Mockus + Fajardo = The Green Dream Team
In the immediate aftermath of the primary which was held on the same day as Colombia's legislative elections, Mockus and the Greens reached out to Sergio Fajardo, the former independent mayor of Medellín, who had been mounting his own independent run for the presidency as the head of a non-partisan civic movement. However, Fajardo's list for the Senate and House failed to win a single seat and his candidacy faltered. But Mockus then selected Fajardo as his running mate adding a geographical balance to the ticket and gaining an immediate bump in the polls. Polling just nine percent right after the primary, the selection of Fajardo nearly doubled Mockus' polling numbers at 17 percent as the Green Dream Team began to capture the Colombian political center. In the weeks since the selection, the polling has only continued to climb.
Mockus' proposals center on creating respect for the law and the Colombian Constitution. Uribe's security policies, known as seguridad democrática, have largely proved popular but there have been excesses and breakdowns in the law. There is a fatigue among Colombians that has provided an opening for honest untraditional politicians like Mockus and Fajardo in the wake of a series of scandals that have tainted the Uribe administration.
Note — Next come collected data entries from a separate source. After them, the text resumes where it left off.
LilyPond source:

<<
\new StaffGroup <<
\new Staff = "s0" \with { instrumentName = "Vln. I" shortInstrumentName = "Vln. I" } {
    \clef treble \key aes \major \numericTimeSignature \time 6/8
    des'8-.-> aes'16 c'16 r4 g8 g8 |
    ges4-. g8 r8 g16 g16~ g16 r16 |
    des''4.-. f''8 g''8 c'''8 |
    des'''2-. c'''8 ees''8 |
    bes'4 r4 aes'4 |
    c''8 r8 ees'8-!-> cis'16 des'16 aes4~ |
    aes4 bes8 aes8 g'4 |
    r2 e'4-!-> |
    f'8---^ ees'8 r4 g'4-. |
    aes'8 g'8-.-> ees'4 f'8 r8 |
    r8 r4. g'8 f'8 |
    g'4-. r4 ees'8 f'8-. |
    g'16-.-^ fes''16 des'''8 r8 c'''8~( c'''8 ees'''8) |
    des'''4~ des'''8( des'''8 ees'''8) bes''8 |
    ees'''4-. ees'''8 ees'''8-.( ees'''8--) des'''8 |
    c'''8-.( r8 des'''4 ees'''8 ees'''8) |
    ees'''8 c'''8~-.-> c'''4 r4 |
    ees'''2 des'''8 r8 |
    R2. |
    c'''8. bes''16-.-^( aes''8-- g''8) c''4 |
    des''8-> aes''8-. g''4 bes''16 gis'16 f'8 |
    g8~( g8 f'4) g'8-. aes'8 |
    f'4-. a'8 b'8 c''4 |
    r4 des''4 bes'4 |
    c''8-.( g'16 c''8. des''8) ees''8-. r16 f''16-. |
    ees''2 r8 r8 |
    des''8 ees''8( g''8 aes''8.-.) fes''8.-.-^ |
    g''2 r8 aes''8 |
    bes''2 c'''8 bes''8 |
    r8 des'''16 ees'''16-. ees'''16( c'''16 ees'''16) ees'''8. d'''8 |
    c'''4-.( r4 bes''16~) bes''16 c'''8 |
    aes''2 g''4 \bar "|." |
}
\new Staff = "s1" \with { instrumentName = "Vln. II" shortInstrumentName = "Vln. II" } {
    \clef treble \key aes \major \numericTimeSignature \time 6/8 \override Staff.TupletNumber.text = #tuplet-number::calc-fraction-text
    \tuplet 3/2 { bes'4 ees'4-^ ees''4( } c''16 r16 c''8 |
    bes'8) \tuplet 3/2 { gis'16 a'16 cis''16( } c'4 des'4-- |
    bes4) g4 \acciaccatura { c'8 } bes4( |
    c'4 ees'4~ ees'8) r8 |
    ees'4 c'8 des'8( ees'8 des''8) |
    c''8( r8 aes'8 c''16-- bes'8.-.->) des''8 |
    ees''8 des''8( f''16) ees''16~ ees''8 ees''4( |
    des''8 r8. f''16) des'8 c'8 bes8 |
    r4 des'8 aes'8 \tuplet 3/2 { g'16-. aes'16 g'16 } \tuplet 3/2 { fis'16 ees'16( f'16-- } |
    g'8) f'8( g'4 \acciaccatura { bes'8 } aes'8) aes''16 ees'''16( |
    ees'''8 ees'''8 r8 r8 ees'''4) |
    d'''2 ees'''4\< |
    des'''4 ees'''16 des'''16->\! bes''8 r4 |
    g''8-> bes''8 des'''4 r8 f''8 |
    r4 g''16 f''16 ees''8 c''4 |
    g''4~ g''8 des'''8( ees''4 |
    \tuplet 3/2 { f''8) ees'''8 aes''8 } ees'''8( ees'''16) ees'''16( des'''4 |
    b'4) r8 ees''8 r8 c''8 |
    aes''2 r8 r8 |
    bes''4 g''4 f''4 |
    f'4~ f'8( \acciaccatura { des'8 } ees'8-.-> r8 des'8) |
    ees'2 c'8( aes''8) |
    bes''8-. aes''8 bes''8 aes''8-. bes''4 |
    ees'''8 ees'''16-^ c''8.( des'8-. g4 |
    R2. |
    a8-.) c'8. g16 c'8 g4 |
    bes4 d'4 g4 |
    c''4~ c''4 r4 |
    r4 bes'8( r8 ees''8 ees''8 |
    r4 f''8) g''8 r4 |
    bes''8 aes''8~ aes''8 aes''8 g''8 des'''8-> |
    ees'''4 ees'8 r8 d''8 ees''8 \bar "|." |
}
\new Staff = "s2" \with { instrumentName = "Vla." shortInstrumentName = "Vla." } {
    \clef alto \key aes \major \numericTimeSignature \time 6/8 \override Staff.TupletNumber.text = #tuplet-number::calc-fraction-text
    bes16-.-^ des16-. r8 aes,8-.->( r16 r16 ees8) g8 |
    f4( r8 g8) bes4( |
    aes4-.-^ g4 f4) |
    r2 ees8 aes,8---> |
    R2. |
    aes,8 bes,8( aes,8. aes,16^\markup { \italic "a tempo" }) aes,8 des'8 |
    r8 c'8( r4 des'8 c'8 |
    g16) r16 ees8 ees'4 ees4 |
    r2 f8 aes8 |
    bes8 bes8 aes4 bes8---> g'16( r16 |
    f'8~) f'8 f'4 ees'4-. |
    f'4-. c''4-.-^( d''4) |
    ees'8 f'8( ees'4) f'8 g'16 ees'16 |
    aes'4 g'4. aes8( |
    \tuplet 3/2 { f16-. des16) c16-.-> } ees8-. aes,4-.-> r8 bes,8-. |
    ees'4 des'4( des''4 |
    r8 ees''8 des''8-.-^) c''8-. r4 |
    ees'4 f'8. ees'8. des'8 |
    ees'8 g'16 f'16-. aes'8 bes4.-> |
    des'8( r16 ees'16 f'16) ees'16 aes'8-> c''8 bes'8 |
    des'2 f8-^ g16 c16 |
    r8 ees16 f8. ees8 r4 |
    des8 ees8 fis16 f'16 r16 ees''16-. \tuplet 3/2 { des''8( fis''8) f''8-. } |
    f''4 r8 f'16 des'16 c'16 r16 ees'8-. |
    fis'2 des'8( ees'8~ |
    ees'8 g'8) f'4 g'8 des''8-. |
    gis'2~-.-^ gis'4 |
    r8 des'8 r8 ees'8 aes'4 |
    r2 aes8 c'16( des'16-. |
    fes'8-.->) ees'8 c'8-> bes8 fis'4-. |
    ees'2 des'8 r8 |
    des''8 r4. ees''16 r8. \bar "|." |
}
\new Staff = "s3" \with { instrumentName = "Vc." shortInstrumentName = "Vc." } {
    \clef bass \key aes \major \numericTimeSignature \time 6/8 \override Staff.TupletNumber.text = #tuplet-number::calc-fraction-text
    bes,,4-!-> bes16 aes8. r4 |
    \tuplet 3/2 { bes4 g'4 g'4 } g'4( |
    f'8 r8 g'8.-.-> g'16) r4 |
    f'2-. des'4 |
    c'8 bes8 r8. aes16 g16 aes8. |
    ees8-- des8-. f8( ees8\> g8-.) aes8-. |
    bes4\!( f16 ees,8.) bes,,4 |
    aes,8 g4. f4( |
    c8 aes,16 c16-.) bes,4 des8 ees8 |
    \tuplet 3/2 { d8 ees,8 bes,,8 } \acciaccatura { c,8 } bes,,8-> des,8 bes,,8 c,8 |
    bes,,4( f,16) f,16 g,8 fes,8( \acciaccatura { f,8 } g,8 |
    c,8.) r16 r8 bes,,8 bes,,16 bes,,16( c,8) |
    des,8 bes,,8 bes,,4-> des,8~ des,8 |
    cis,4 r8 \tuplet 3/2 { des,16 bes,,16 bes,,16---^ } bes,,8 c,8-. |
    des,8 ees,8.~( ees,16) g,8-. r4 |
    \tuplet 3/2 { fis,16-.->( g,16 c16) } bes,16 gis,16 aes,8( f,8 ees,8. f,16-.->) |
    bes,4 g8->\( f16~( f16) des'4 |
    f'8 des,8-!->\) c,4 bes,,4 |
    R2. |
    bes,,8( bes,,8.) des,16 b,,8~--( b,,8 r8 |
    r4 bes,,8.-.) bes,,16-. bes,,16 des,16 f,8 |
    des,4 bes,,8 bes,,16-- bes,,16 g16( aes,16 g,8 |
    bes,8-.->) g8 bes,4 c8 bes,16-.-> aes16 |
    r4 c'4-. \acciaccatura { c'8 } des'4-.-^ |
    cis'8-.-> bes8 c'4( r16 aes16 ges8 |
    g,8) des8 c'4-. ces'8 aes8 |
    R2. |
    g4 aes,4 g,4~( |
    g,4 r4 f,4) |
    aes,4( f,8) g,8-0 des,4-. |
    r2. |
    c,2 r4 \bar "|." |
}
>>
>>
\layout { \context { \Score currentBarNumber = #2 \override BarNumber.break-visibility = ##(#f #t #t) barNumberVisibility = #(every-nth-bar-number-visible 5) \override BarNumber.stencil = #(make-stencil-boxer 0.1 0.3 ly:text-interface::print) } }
The worst of these was the false positives scandal in which the army lured at least 1,200 and perhaps as many as 2,000 young men from poor neighborhoods with promises of jobs only to kill them passing them off as guerrillas in order to augment combat body counts with the hopes of collecting a bounty for each dead guerrilla. Though the scandal led to the resignation of a Colombian Army General and the dismissal of 30 officers, no one has yet been convicted for any of these extrajudicial killings. At the time that these murders were taking place, Juan Manuel Santos was the Minister of Defense. For many Colombians, including myself, it is simply not permissible that such crimes go unpunished. Having defended the human rights record of the Uribe Administration for six years, I find myself unable to defend the indefensible any longer. When Mockus tells me that every life is sacred, I believe him. This accounts for a large part of his appeal. It's a campaign centered on moral values with one of the slogan's being "por un país decente or "for a decent country" but decente is a play on words - it also means moral, as in having human decency.
Then there is the never-ending corruption. Both of Uribe's two 20-something sons have become multi-millionaires during their father's administration courtesy of sweetheart land and business deals aimed at currying favor with their father. Another scandal saw agricultural subsidies to go some of Uribe's closest political allies and friends even though many of them did not actually farm any land. Yet another scandal is now still developing in which the state security agency illegally wiretapped members of the Supreme Court, other judges, journalists and human rights activists. It is not yet clear who ordered the illegal wiretaps.
In this sense, Mockus is seen as the anti-Uribe. He will continue to hold the line against the FARC guerrillas, because they are outside the law, but Mockus will restore respect for the constitutional order.
Two polls out late this week showed slightly different results though both confirmed Mockus' rise. A Gallup poll conducted for El Espectador, Colombia's largest independent newspaper, showed the race between Antanas Mockus and the pro-Uribe Juan Manuel Santos in a dead heat in the first round. But another poll by CM&, a Colombian news organization, gave Mockus gave Mockus a five point lead 39 percent to 35 percent. Both polls, however, showed Mockus winning comfortably in a second round run-off that is scheduled for June 20th. The first round vote is now just 30 days away.